## [AIM OF THE TASK]
Everything in the listing should be restated word for word.

## [SUPPLIED ENTRIES]
__________________________________________________

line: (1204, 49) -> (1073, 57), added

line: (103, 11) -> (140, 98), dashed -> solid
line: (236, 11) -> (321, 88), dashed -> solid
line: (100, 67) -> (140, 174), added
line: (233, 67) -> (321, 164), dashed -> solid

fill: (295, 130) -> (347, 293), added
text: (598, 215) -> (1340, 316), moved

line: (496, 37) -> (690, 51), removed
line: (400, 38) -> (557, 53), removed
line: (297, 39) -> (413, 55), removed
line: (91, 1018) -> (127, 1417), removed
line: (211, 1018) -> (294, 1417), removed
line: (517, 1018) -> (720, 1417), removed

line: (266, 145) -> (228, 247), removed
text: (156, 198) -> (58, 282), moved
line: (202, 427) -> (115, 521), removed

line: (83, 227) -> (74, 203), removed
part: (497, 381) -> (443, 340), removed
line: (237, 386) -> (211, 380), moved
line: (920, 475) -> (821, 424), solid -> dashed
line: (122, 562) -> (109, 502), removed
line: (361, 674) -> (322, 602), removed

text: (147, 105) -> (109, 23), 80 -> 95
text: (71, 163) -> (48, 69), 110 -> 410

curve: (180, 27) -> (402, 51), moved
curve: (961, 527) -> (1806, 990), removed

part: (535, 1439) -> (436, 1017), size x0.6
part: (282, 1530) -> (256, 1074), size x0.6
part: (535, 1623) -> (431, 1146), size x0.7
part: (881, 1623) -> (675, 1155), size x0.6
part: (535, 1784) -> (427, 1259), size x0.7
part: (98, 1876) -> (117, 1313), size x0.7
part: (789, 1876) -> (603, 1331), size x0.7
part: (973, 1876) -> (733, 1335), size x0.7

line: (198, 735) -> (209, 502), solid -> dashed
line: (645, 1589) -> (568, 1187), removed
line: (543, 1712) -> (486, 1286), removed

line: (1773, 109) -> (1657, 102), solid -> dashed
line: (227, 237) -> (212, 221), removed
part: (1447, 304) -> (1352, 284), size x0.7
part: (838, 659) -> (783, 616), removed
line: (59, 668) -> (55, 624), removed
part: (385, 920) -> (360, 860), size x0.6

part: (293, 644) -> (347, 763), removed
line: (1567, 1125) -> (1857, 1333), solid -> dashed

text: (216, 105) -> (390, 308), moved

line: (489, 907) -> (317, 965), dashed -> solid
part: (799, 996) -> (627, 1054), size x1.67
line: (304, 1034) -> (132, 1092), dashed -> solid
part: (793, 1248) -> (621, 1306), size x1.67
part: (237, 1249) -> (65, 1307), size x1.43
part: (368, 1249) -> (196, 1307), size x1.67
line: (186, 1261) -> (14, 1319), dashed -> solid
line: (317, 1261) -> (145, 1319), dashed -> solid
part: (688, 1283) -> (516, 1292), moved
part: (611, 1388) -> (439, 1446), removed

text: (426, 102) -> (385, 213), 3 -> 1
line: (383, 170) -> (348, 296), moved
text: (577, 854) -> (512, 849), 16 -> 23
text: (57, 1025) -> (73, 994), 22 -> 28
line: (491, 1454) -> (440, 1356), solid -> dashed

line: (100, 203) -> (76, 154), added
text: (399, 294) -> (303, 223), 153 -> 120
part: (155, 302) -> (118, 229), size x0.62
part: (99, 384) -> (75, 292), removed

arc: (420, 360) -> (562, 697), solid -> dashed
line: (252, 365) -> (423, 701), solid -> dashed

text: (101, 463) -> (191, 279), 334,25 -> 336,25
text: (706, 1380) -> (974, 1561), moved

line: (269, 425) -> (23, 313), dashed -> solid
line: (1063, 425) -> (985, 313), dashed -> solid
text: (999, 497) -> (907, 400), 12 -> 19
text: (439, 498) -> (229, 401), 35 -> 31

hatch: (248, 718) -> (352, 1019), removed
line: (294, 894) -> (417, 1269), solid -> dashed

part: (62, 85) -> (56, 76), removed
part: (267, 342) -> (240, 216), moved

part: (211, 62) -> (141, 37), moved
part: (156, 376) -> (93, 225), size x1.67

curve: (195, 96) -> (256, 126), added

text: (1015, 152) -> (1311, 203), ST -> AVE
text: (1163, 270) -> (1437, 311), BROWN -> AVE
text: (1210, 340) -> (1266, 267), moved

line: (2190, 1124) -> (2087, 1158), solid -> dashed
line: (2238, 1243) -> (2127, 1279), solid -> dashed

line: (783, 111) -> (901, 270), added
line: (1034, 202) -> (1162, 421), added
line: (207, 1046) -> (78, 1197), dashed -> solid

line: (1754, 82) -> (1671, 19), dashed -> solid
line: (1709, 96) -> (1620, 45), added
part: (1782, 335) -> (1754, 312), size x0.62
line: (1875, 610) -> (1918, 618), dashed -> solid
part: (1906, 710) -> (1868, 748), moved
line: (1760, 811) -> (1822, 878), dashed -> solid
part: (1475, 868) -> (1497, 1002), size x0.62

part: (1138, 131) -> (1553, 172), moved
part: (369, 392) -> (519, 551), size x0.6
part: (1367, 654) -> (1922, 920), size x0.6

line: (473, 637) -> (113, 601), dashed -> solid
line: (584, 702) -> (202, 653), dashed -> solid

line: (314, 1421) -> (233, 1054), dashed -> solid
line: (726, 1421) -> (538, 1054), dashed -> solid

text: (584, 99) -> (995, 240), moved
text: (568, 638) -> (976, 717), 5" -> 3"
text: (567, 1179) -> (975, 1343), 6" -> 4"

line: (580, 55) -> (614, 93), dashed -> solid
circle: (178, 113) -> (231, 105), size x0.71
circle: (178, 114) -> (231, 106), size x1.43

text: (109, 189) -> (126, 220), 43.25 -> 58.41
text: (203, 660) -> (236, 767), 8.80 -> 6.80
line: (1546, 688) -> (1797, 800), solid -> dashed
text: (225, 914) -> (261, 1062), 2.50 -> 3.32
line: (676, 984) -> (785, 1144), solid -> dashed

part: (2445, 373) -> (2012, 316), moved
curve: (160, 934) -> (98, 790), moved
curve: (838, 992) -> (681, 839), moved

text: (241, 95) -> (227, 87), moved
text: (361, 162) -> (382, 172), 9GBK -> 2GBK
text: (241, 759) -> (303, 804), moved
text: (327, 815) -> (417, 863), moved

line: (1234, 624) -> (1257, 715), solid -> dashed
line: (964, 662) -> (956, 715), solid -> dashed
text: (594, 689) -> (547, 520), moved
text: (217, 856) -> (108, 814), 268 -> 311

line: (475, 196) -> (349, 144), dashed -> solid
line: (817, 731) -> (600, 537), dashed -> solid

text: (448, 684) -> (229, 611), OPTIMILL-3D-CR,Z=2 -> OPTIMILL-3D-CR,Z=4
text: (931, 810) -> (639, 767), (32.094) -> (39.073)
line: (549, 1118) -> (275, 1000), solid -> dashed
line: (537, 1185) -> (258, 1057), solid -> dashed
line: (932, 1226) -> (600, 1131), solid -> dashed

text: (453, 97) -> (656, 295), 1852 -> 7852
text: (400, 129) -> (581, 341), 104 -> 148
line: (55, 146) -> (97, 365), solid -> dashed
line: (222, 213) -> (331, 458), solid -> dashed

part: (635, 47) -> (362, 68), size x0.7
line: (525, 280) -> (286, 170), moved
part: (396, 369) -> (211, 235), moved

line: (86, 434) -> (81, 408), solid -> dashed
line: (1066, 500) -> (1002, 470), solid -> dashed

__________________________________________________

## [ANSWER TO THIS TASK]
line: (1204, 49) -> (1073, 57), added

line: (103, 11) -> (140, 98), dashed -> solid
line: (236, 11) -> (321, 88), dashed -> solid
line: (100, 67) -> (140, 174), added
line: (233, 67) -> (321, 164), dashed -> solid

fill: (295, 130) -> (347, 293), added
text: (598, 215) -> (1340, 316), moved

line: (496, 37) -> (690, 51), removed
line: (400, 38) -> (557, 53), removed
line: (297, 39) -> (413, 55), removed
line: (91, 1018) -> (127, 1417), removed
line: (211, 1018) -> (294, 1417), removed
line: (517, 1018) -> (720, 1417), removed

line: (266, 145) -> (228, 247), removed
text: (156, 198) -> (58, 282), moved
line: (202, 427) -> (115, 521), removed

line: (83, 227) -> (74, 203), removed
part: (497, 381) -> (443, 340), removed
line: (237, 386) -> (211, 380), moved
line: (920, 475) -> (821, 424), solid -> dashed
line: (122, 562) -> (109, 502), removed
line: (361, 674) -> (322, 602), removed

text: (147, 105) -> (109, 23), 80 -> 95
text: (71, 163) -> (48, 69), 110 -> 410

curve: (180, 27) -> (402, 51), moved
curve: (961, 527) -> (1806, 990), removed

part: (535, 1439) -> (436, 1017), size x0.6
part: (282, 1530) -> (256, 1074), size x0.6
part: (535, 1623) -> (431, 1146), size x0.7
part: (881, 1623) -> (675, 1155), size x0.6
part: (535, 1784) -> (427, 1259), size x0.7
part: (98, 1876) -> (117, 1313), size x0.7
part: (789, 1876) -> (603, 1331), size x0.7
part: (973, 1876) -> (733, 1335), size x0.7

line: (198, 735) -> (209, 502), solid -> dashed
line: (645, 1589) -> (568, 1187), removed
line: (543, 1712) -> (486, 1286), removed

line: (1773, 109) -> (1657, 102), solid -> dashed
line: (227, 237) -> (212, 221), removed
part: (1447, 304) -> (1352, 284), size x0.7
part: (838, 659) -> (783, 616), removed
line: (59, 668) -> (55, 624), removed
part: (385, 920) -> (360, 860), size x0.6

part: (293, 644) -> (347, 763), removed
line: (1567, 1125) -> (1857, 1333), solid -> dashed

text: (216, 105) -> (390, 308), moved

line: (489, 907) -> (317, 965), dashed -> solid
part: (799, 996) -> (627, 1054), size x1.67
line: (304, 1034) -> (132, 1092), dashed -> solid
part: (793, 1248) -> (621, 1306), size x1.67
part: (237, 1249) -> (65, 1307), size x1.43
part: (368, 1249) -> (196, 1307), size x1.67
line: (186, 1261) -> (14, 1319), dashed -> solid
line: (317, 1261) -> (145, 1319), dashed -> solid
part: (688, 1283) -> (516, 1292), moved
part: (611, 1388) -> (439, 1446), removed

text: (426, 102) -> (385, 213), 3 -> 1
line: (383, 170) -> (348, 296), moved
text: (577, 854) -> (512, 849), 16 -> 23
text: (57, 1025) -> (73, 994), 22 -> 28
line: (491, 1454) -> (440, 1356), solid -> dashed

line: (100, 203) -> (76, 154), added
text: (399, 294) -> (303, 223), 153 -> 120
part: (155, 302) -> (118, 229), size x0.62
part: (99, 384) -> (75, 292), removed

arc: (420, 360) -> (562, 697), solid -> dashed
line: (252, 365) -> (423, 701), solid -> dashed

text: (101, 463) -> (191, 279), 334,25 -> 336,25
text: (706, 1380) -> (974, 1561), moved

line: (269, 425) -> (23, 313), dashed -> solid
line: (1063, 425) -> (985, 313), dashed -> solid
text: (999, 497) -> (907, 400), 12 -> 19
text: (439, 498) -> (229, 401), 35 -> 31

hatch: (248, 718) -> (352, 1019), removed
line: (294, 894) -> (417, 1269), solid -> dashed

part: (62, 85) -> (56, 76), removed
part: (267, 342) -> (240, 216), moved

part: (211, 62) -> (141, 37), moved
part: (156, 376) -> (93, 225), size x1.67

curve: (195, 96) -> (256, 126), added

text: (1015, 152) -> (1311, 203), ST -> AVE
text: (1163, 270) -> (1437, 311), BROWN -> AVE
text: (1210, 340) -> (1266, 267), moved

line: (2190, 1124) -> (2087, 1158), solid -> dashed
line: (2238, 1243) -> (2127, 1279), solid -> dashed

line: (783, 111) -> (901, 270), added
line: (1034, 202) -> (1162, 421), added
line: (207, 1046) -> (78, 1197), dashed -> solid

line: (1754, 82) -> (1671, 19), dashed -> solid
line: (1709, 96) -> (1620, 45), added
part: (1782, 335) -> (1754, 312), size x0.62
line: (1875, 610) -> (1918, 618), dashed -> solid
part: (1906, 710) -> (1868, 748), moved
line: (1760, 811) -> (1822, 878), dashed -> solid
part: (1475, 868) -> (1497, 1002), size x0.62

part: (1138, 131) -> (1553, 172), moved
part: (369, 392) -> (519, 551), size x0.6
part: (1367, 654) -> (1922, 920), size x0.6

line: (473, 637) -> (113, 601), dashed -> solid
line: (584, 702) -> (202, 653), dashed -> solid

line: (314, 1421) -> (233, 1054), dashed -> solid
line: (726, 1421) -> (538, 1054), dashed -> solid

text: (584, 99) -> (995, 240), moved
text: (568, 638) -> (976, 717), 5" -> 3"
text: (567, 1179) -> (975, 1343), 6" -> 4"

line: (580, 55) -> (614, 93), dashed -> solid
circle: (178, 113) -> (231, 105), size x0.71
circle: (178, 114) -> (231, 106), size x1.43

text: (109, 189) -> (126, 220), 43.25 -> 58.41
text: (203, 660) -> (236, 767), 8.80 -> 6.80
line: (1546, 688) -> (1797, 800), solid -> dashed
text: (225, 914) -> (261, 1062), 2.50 -> 3.32
line: (676, 984) -> (785, 1144), solid -> dashed

part: (2445, 373) -> (2012, 316), moved
curve: (160, 934) -> (98, 790), moved
curve: (838, 992) -> (681, 839), moved

text: (241, 95) -> (227, 87), moved
text: (361, 162) -> (382, 172), 9GBK -> 2GBK
text: (241, 759) -> (303, 804), moved
text: (327, 815) -> (417, 863), moved

line: (1234, 624) -> (1257, 715), solid -> dashed
line: (964, 662) -> (956, 715), solid -> dashed
text: (594, 689) -> (547, 520), moved
text: (217, 856) -> (108, 814), 268 -> 311

line: (475, 196) -> (349, 144), dashed -> solid
line: (817, 731) -> (600, 537), dashed -> solid

text: (448, 684) -> (229, 611), OPTIMILL-3D-CR,Z=2 -> OPTIMILL-3D-CR,Z=4
text: (931, 810) -> (639, 767), (32.094) -> (39.073)
line: (549, 1118) -> (275, 1000), solid -> dashed
line: (537, 1185) -> (258, 1057), solid -> dashed
line: (932, 1226) -> (600, 1131), solid -> dashed

text: (453, 97) -> (656, 295), 1852 -> 7852
text: (400, 129) -> (581, 341), 104 -> 148
line: (55, 146) -> (97, 365), solid -> dashed
line: (222, 213) -> (331, 458), solid -> dashed

part: (635, 47) -> (362, 68), size x0.7
line: (525, 280) -> (286, 170), moved
part: (396, 369) -> (211, 235), moved

line: (86, 434) -> (81, 408), solid -> dashed
line: (1066, 500) -> (1002, 470), solid -> dashed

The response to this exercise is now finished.